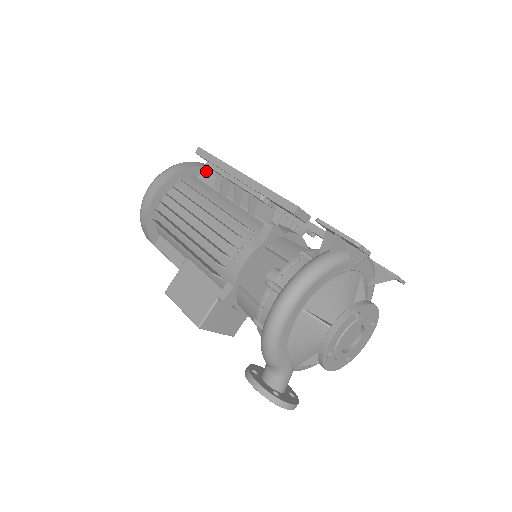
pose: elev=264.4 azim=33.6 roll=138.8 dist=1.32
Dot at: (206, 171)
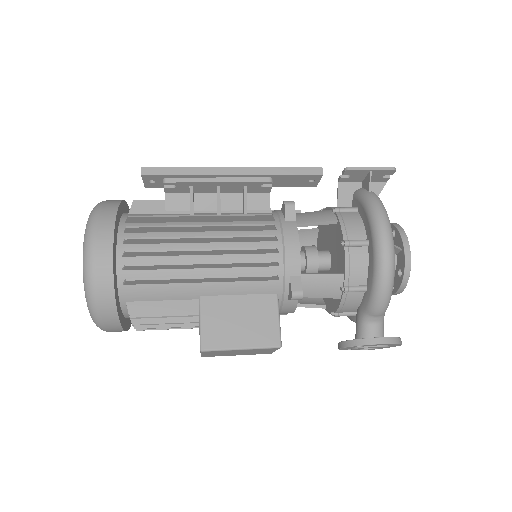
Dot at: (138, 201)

--

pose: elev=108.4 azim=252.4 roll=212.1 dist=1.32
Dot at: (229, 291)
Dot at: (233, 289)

* **Requirements**
Please arrange the lines of the records as a Markdown table with the columns Row and Line, beginning with the line that contains "pose: elev=108.4 azim=252.4" and continuing through the line that contains "Dot at: (233, 289)", both included. Put a row number under Row and the line itself under Line, and leave out any blank lines.

* **Task response**
| Row | Line |
|---|---|
| 1 | pose: elev=108.4 azim=252.4 roll=212.1 dist=1.32 |
| 2 | Dot at: (229, 291) |
| 3 | Dot at: (233, 289) |